Mécanismes de détection et de réponse

Le cœur du produit repose sur quatre capacités : une découverte agentless continue, une couche de risque, une détection de menaces et une réponse automatisée. La découverte s’effectue sans installation préalable et recense les applications IA connectées, les agents de codage (par ex. Claude Code, Cursor), les agents hébergés (custom GPTs), les serveurs Model Context Protocol, les compétences et les plugins d’environnement de développement. Chaque entité est rattachée à l’identité et aux permissions du compte qui l’a déployée. La couche de risque attribue un score et signale les permissions excessives ou les applications non autorisées. La détection croise l’activité des agents et des modèles avec les identités humaines, la télémétrie des points de terminaison, les accès aux fichiers et le contexte du code, afin d’identifier des séquences d’actions que les journaux individuels ne révèlent pas. Le « kill switch » peut révoquer une session, désactiver une clé de fournisseur de modèle, isoler un dispositif ou terminer le processus d’un agent, avec un niveau d’autonomie configurable de l’approbation analyste à l’exécution entièrement automatique.
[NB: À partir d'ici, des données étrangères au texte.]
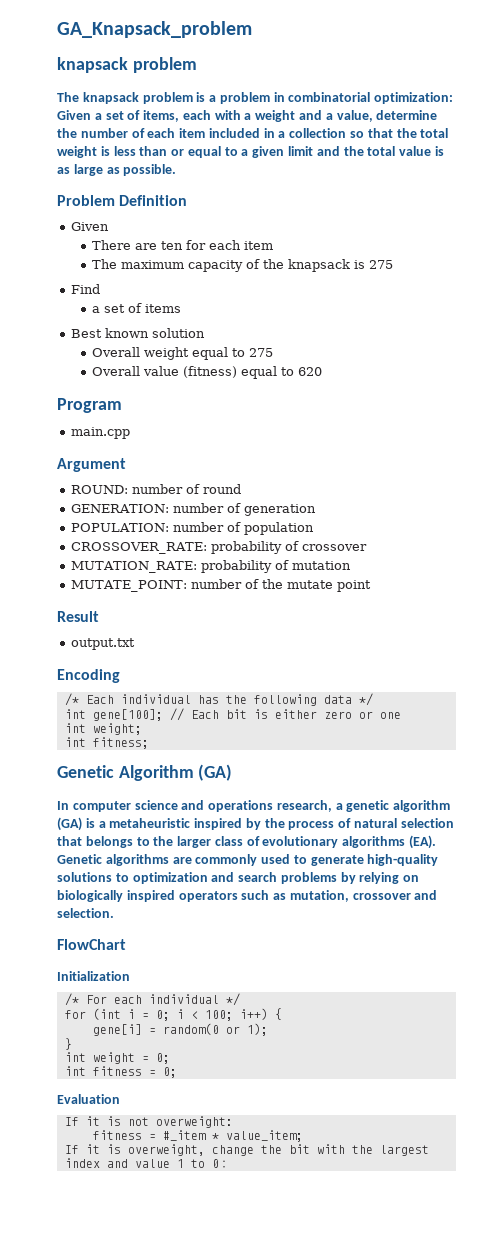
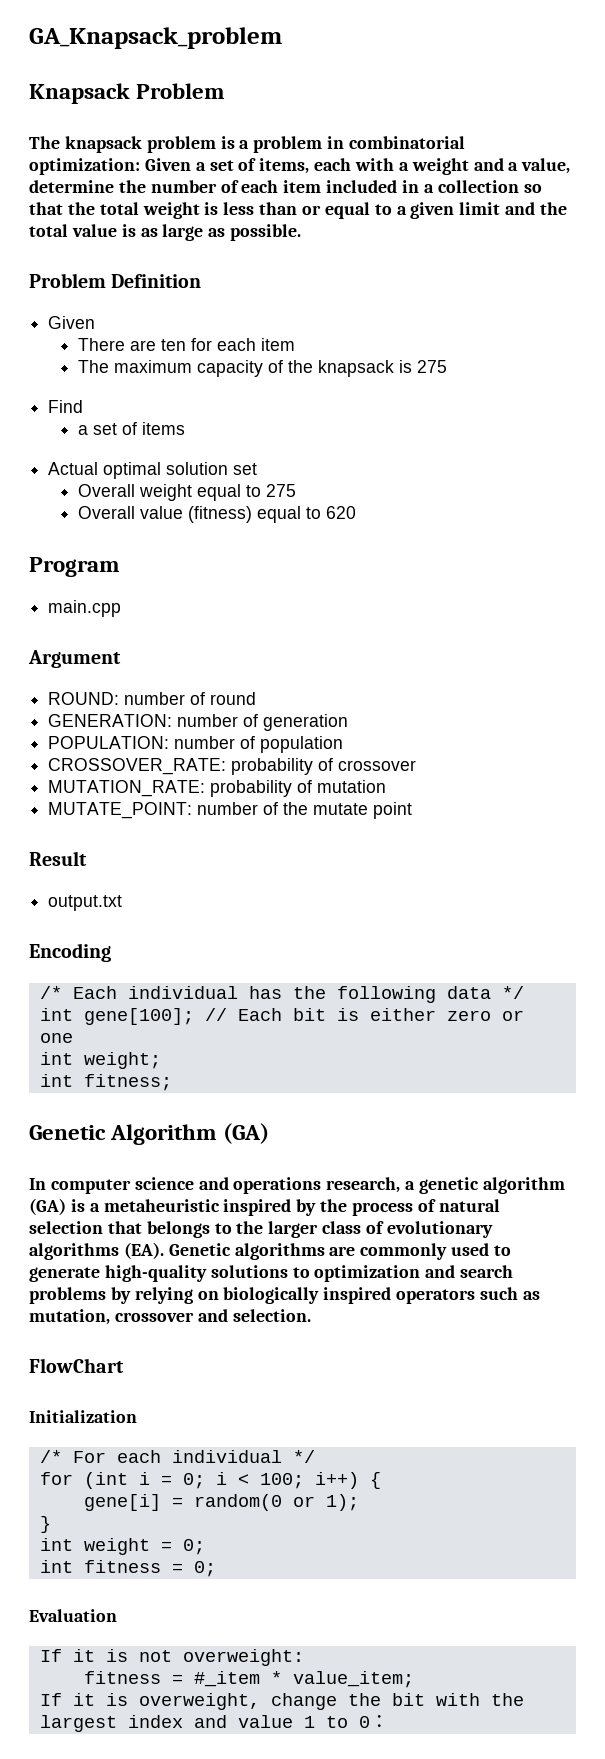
[57,57,197,73] knapsack problem -> [29,83,226,104] Knapsack Problem
[70,328,149,338] Best known -> [48,462,162,479] Actual optimal
(205, 333) none -> [233,463,258,475] set

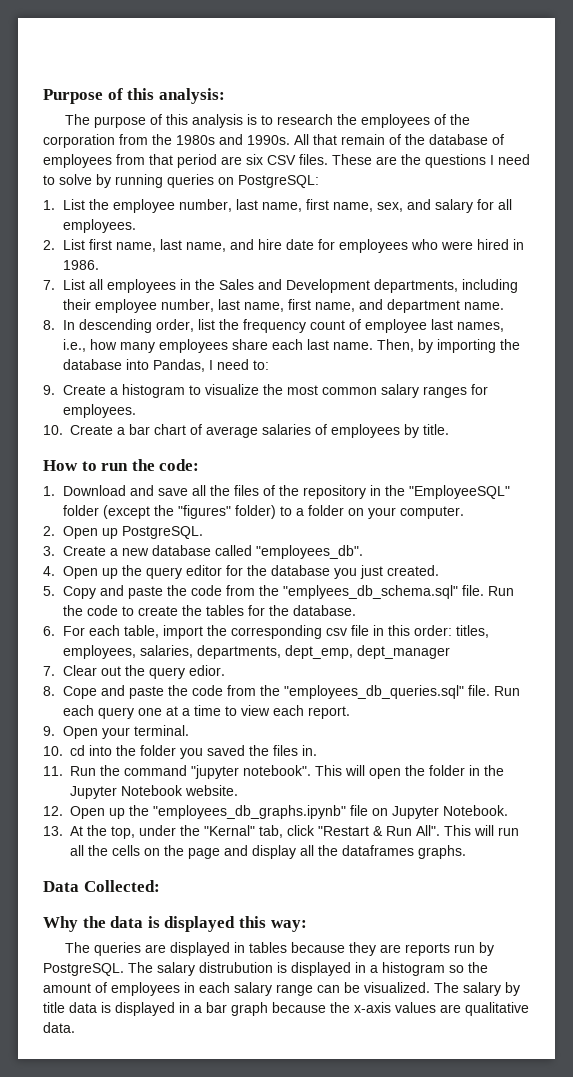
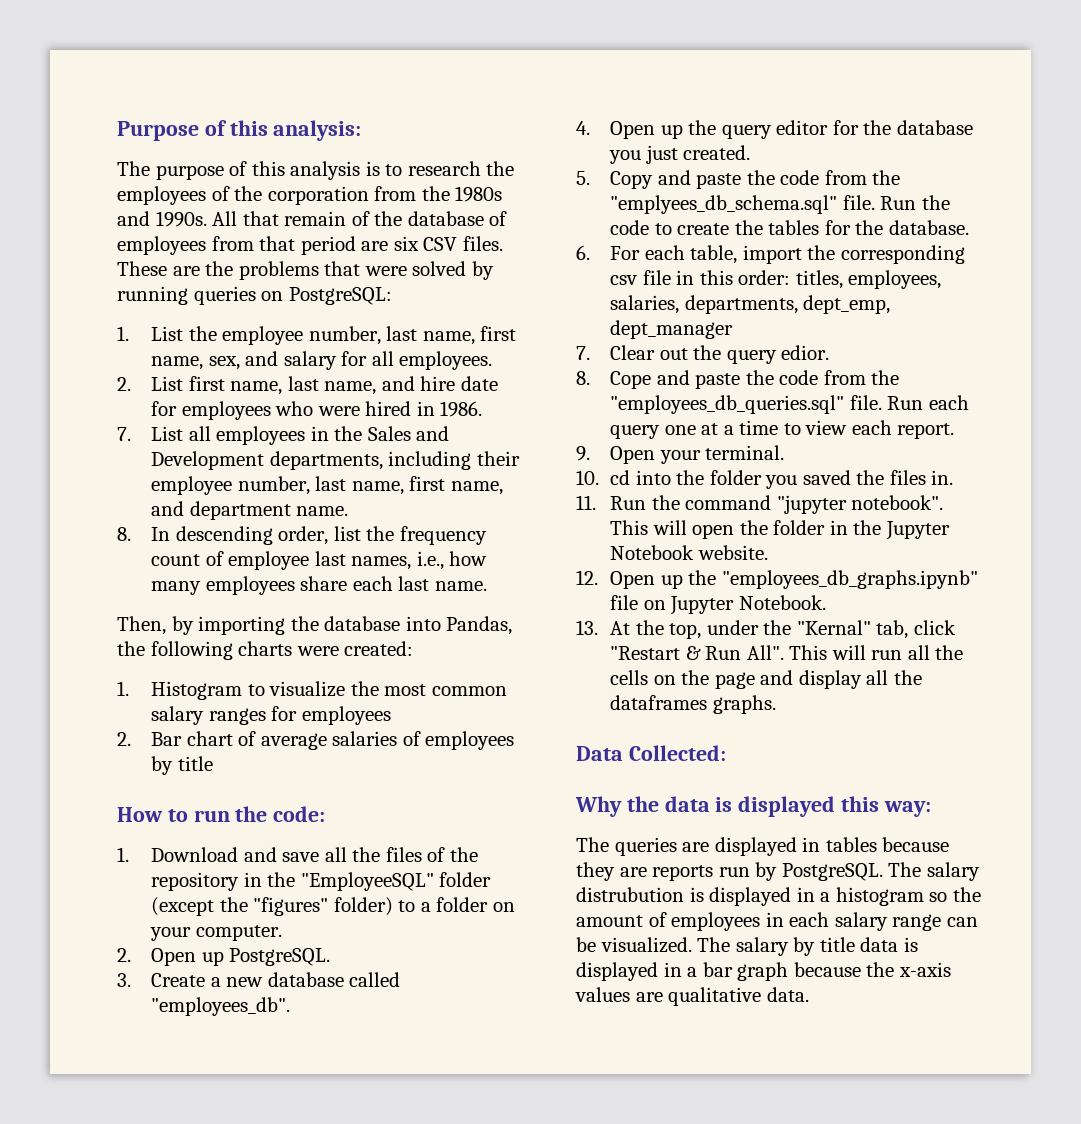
[425,154,530,168] [43,174,92,185] questions I need to solve -> [238,261,467,280] problems that were solved
(373, 346) none -> (487, 586) //
[208,359,269,370] [43,384,185,398] I need to: // 9. Create a histogram -> [117,641,414,660] [117,681,243,700] the following charts were created: // 1. Histogram
[62,404,136,418] [43,424,150,435] employees. // 10. Create a bar -> [301,706,391,725] [117,732,183,746] employees // 2. Bar
[423,424,449,435] title. -> [177,756,213,771] title

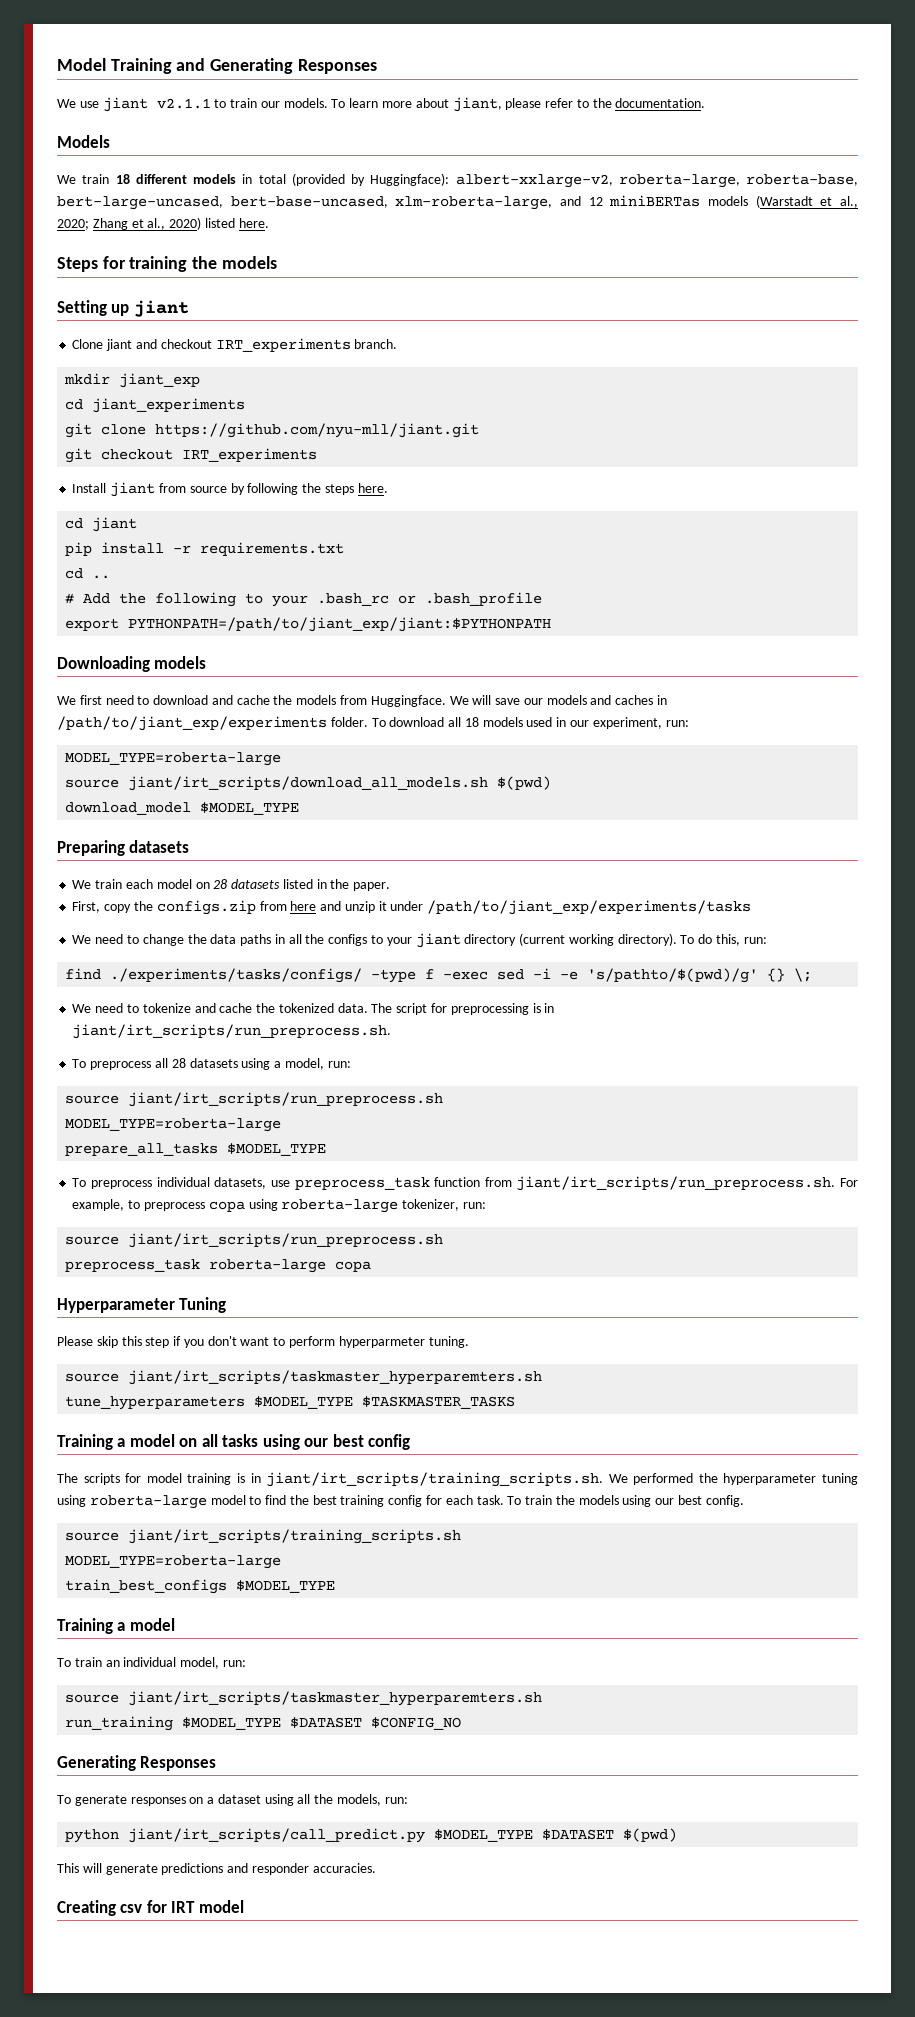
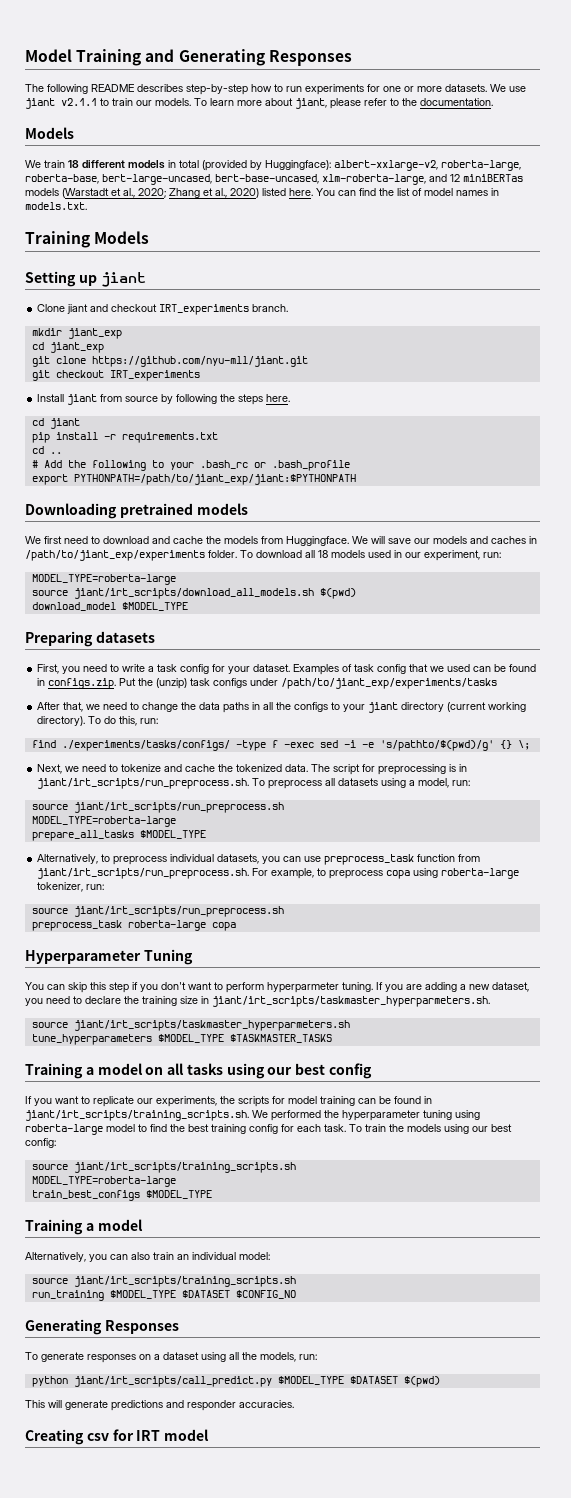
(377, 66) none -> [25,84,487,95] The following README describes step-by-step how to run experiments for one or more datasets.
[57,256,277,272] // Steps for training the models -> [316,188,499,196] [25,202,87,210] [25,231,150,248] You can find the list of model names in models.txt. // Training Models
[92,398,246,413] jiant_experiments -> [49,342,104,353] jiant_exp
(150, 664) none -> [119,503,193,518] pretrained
[72,879,391,891] [72,900,387,915] We train each model on 28 datasets listed in the paper. // First, copy the configs.zip from here and unzip it -> [37,664,537,675] [37,678,248,689] First, you need to write a task config for your dataset. Examples of task config that we used can be found in configs.zip. Put the (unzip) task configs
[72,935,92,944] We -> [37,702,101,712] After that, we
[72,1004,92,1013] We -> [37,764,80,774] Next, we
(392, 1031) // -> (250, 783) none
[171,1058,186,1068] 28 -> (336, 782) none
[72,1178,87,1187] To -> [37,854,111,864] Alternatively, to
(267, 1183) none -> [262,856,302,864] you can
[57,1336,93,1346] Please -> [25,982,65,990] You can
[65,1370,543,1385] // source jiant/irt_scripts/taskmaster_hyperparemters.sh -> [376,982,529,992] [25,996,490,1007] [31,1020,350,1031] If you are adding a new dataset, you need to declare the training size in jiant/irt_scripts/taskmaster_hyperparmeters.sh. // source jiant/irt_scripts/taskmaster_hyperparmeters.sh
[57,1473,78,1483] The -> [25,1096,235,1107] If you want to replicate our experiments, the
[236,1473,245,1483] is -> [358,1096,421,1104] can be found
[705,1495,744,1507] config. -> [25,1138,56,1148] config:
[57,1658,71,1667] To -> [25,1252,150,1262] Alternatively, you can also
[180,1657,246,1669] [65,1691,543,1706] model, run: // source jiant/irt_scripts/taskmaster_hyperparemters.sh -> [239,1252,270,1260] [31,1276,296,1287] model: // source jiant/irt_scripts/training_scripts.sh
Intégrations et portée opérationnelle

Exaforce AI Security s’appuie sur les API de conformité d’Anthropic (Claude), d’OpenAI (ChatGPT), de Google (Gemini) et de Microsoft (Copilot). Les données d’entrée proviennent des points de terminaison, des suites de productivité et des journaux d’audit et d’usage des fournisseurs de modèles, le tout étant ingéré dans le graphe de connaissances déjà construit par Exaforce à partir d’identités, de clouds, de SaaS et de sources de code. La solution répond à des incidents réels : en juin 2025, la compromission d’OAuth tokens chez Klue Labs a permis l’extraction de données Salesforce ; le même vecteur a touché plus de 700 organisations via le chatbot Drift de Salesloft en août 2025 ; l’attaque « Nx s1ngularity » sur le registre npm a détourné des agents de codage tels que Claude Code et Gemini CLI pour collecter des identifiants. En corrélant les actions de ces agents avec les identités humaines, la plateforme expose les chaînes d’événements qui échappent aux contrôles de journalisation classiques.

Limites et perspectives

La fiabilité du système dépend de la couverture des journaux d’activité et de la précision du graphe de connaissances ; des lacunes dans la télémétrie peuvent entraîner des faux négatifs. Le calibrage de la couche de risque nécessite une politique adaptée pour éviter les faux positifs qui pourraient interrompre des flux de travail légitimes. De plus, un acteur malveillant capable de falsifier les métadonnées d’un agent pourrait réduire l’efficacité du kill switch, ce qui impose une vigilance continue sur l’intégrité des sources de données. Enfin, la scalabilité du traitement en temps réel sur des environnements très distribués reste un défi technique à surveiller à mesure que le nombre d’agents IA déployés augmente.